● EXERCISE PROMPT: Transcribe exactly each line of the entries, from the opening line to the line with "pinky tip: (242, 347)", with both of those lines included.

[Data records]
────────────────────────────────────────
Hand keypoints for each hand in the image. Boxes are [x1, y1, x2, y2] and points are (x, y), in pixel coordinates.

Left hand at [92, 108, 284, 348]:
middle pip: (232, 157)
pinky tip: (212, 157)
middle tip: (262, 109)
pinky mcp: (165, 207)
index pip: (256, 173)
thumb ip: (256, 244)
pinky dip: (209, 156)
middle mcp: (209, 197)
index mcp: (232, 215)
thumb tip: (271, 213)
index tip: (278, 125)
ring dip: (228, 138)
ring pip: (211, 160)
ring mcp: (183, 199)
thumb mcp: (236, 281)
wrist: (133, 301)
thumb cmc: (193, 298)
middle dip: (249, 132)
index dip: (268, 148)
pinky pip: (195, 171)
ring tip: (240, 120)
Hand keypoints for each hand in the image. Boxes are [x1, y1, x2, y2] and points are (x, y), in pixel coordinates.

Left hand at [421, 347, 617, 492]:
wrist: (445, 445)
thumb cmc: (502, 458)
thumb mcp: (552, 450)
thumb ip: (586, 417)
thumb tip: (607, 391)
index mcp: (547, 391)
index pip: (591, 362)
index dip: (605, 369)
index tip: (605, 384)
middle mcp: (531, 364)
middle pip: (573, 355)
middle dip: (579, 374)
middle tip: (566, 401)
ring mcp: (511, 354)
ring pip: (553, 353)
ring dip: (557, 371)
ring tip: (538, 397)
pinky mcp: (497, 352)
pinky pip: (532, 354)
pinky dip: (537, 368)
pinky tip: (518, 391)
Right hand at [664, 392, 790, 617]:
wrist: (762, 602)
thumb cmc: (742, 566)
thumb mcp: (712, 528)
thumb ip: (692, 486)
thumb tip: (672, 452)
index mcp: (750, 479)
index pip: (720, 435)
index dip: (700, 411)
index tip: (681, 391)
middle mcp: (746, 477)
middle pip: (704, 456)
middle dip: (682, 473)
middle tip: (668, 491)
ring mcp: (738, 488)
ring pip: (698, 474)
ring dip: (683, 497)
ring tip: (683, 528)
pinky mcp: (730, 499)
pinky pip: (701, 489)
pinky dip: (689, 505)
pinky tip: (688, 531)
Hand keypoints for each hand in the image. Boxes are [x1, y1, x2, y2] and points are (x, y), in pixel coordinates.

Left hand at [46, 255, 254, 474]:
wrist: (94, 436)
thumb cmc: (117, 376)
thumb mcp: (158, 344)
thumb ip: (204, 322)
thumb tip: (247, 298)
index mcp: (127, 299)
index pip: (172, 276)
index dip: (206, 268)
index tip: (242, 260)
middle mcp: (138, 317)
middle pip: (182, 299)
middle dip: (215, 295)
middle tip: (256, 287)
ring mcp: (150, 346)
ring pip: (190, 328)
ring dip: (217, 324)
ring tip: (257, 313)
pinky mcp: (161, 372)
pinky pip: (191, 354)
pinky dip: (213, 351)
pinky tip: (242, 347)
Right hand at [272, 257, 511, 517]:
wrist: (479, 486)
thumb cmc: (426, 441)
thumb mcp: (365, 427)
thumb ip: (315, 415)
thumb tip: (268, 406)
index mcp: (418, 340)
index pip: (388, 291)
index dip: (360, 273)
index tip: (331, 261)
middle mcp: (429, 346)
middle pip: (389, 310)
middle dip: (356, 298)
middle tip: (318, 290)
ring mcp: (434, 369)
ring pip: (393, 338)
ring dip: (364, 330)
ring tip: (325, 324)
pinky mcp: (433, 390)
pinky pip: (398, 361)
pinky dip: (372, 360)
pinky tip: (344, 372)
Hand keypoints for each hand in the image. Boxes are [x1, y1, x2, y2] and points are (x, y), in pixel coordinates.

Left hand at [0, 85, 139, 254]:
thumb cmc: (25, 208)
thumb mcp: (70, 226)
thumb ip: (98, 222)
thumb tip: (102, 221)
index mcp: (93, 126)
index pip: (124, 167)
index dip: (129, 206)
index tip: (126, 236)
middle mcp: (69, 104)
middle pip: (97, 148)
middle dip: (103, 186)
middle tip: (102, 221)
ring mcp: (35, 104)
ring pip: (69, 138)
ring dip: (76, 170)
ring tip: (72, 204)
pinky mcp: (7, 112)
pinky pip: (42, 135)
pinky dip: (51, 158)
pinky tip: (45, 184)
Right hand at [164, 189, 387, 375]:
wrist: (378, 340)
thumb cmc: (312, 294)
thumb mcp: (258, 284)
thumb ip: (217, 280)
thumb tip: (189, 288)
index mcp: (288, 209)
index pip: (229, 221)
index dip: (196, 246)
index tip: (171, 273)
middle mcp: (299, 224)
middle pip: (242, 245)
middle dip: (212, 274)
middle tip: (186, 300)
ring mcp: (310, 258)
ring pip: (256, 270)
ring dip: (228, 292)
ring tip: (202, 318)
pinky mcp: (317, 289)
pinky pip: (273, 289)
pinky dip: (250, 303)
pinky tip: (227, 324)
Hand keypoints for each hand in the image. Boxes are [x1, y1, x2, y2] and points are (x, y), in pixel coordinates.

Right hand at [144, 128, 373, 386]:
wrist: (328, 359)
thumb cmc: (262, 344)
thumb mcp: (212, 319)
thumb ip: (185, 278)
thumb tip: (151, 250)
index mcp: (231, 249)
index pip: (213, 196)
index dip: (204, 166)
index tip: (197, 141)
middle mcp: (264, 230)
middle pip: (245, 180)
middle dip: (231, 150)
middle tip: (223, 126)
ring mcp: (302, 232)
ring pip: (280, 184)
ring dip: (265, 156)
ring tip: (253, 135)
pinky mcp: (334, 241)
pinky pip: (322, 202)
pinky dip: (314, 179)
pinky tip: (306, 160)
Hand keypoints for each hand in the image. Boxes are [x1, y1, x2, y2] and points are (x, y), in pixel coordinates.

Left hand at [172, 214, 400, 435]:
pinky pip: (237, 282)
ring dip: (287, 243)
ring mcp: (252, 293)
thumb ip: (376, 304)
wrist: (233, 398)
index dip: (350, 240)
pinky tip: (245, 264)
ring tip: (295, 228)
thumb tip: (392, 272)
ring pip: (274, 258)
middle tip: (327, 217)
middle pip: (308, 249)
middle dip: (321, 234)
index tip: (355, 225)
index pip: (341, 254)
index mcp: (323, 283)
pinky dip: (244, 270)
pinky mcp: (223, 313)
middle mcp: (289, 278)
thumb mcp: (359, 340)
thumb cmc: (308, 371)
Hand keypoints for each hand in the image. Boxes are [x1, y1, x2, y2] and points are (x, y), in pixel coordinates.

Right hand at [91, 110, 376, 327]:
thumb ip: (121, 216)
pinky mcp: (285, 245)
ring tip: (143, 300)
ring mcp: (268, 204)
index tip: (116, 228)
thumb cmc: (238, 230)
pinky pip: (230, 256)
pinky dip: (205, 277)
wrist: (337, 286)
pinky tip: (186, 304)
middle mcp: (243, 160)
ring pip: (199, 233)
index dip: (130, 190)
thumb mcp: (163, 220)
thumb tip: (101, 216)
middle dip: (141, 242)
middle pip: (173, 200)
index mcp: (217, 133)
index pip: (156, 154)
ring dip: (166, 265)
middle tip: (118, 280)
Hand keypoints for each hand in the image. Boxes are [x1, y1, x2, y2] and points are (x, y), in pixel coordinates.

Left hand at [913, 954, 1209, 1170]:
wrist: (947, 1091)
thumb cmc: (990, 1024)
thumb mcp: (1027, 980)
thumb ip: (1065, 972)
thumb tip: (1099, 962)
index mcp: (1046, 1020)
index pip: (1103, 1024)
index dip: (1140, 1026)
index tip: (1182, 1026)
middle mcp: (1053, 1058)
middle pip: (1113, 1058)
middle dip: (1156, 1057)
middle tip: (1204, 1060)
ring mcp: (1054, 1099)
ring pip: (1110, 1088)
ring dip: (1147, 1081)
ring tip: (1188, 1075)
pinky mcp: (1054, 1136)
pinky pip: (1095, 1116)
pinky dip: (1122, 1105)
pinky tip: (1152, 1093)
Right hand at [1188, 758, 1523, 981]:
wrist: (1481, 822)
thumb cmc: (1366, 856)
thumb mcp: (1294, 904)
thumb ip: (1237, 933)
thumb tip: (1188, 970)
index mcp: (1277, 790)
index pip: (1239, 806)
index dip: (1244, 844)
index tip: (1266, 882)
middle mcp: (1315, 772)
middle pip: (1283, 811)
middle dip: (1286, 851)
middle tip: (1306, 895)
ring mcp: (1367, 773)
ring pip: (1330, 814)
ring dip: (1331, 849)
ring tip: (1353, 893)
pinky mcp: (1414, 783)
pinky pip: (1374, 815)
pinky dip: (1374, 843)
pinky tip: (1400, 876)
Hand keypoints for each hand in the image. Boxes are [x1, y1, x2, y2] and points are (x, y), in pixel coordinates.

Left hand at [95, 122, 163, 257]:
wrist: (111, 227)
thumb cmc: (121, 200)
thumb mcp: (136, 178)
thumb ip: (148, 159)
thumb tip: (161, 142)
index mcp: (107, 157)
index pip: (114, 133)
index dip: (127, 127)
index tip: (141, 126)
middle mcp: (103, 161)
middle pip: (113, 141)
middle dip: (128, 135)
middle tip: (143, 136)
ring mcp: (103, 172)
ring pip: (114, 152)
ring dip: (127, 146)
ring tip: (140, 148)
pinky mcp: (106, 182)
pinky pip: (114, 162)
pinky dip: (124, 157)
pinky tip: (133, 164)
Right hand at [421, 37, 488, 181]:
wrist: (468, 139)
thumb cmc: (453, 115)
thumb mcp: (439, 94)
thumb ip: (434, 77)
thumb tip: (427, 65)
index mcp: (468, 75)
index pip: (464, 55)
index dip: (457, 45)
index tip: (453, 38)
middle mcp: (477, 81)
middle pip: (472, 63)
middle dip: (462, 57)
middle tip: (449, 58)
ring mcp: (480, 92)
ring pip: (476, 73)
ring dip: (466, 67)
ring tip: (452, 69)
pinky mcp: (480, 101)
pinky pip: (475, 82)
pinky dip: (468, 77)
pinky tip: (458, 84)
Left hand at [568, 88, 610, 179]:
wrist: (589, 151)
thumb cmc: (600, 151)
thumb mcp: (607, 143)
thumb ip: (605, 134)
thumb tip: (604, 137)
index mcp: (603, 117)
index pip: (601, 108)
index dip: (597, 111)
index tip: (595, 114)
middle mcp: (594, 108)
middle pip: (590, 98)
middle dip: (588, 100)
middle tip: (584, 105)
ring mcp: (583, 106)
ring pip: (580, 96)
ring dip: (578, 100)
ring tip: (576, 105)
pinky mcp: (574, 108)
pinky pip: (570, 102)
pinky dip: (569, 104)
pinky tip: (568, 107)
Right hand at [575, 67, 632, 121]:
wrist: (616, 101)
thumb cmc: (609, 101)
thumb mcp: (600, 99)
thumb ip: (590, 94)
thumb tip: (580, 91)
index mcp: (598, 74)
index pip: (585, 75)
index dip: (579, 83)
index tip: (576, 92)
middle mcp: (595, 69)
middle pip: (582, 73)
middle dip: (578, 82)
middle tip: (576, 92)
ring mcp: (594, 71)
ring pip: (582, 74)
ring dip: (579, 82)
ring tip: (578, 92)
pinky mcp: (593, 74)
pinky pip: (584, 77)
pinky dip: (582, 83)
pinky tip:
────────────────────────────────────────
● REPLY:
Hand keypoints for each hand in the image. Boxes are [x1, y1, x2, y2] and points are (x, y), in pixel coordinates.

Left hand at [92, 108, 284, 348]:
middle pip: (232, 157)
pinky tip: (212, 157)
middle tip: (262, 109)
pinky mcp: (165, 207)
index pip: (256, 173)
thumb ip: (256, 244)
pinky dip: (209, 156)
middle mcp: (209, 197)
index mcp: (232, 215)
thumb tip: (271, 213)
index tip: (278, 125)
ring dip: (228, 138)
ring pip: (211, 160)
ring mcp: (183, 199)
thumb mcp: (236, 281)
wrist: (133, 301)
thumb cmc: (193, 298)
middle dip: (249, 132)
index dip: (268, 148)
pinky pip: (195, 171)
ring tip: (240, 120)
Hand keypoints for each hand in the image. Boxes are [x1, y1, x2, y2] and points are (x, y), in pixel coordinates.

Left hand at [421, 347, 617, 492]:
wrist: (445, 445)
thumb cmc: (502, 458)
thumb mcp: (552, 450)
thumb ip: (586, 417)
thumb tip: (607, 391)
index mcp: (547, 391)
index pip: (591, 362)
index dip: (605, 369)
index tip: (605, 384)
middle mcp: (531, 364)
middle pip: (573, 355)
middle dip: (579, 374)
middle tip: (566, 401)
ring mcp: (511, 354)
ring pip: (553, 353)
ring dip: (557, 371)
ring tip: (538, 397)
pinky mcp: (497, 352)
pinky pip: (532, 354)
pinky dip: (537, 368)
pinky tip: (518, 391)
Right hand at [664, 392, 790, 617]:
wrist: (762, 602)
thumb cmc: (742, 566)
thumb mcp: (712, 528)
thumb ip: (692, 486)
thumb tip: (672, 452)
index mcp: (750, 479)
index pip: (720, 435)
index dip: (700, 411)
index tip: (681, 391)
middle mcp: (746, 477)
middle pip: (704, 456)
middle dip: (682, 473)
middle tip: (668, 491)
ring mcp: (738, 488)
ring pip: (698, 474)
ring dip: (683, 497)
ring tip: (683, 528)
pinky mcp: (730, 499)
pinky pip: (701, 489)
pinky dip: (689, 505)
pinky tip: (688, 531)
Hand keypoints for each hand in the image. Boxes are [x1, y1, x2, y2] and points are (x, y), in pixel coordinates.

Left hand at [46, 255, 254, 474]:
wrist: (94, 436)
thumb cmc: (117, 376)
thumb mcp: (158, 344)
thumb ip: (204, 322)
thumb tip: (247, 298)
index mcp: (127, 299)
index pip: (172, 276)
index dip: (206, 268)
index tip: (242, 260)
middle mcp: (138, 317)
middle pip: (182, 299)
middle dip: (215, 295)
middle tip: (256, 287)
ring mcp: (150, 346)
ring pip: (190, 328)
ring dip: (217, 324)
ring tip: (257, 313)
pinky mcp: (161, 372)
pinky pip: (191, 354)
pinky dip: (213, 351)
pinky tip: (242, 347)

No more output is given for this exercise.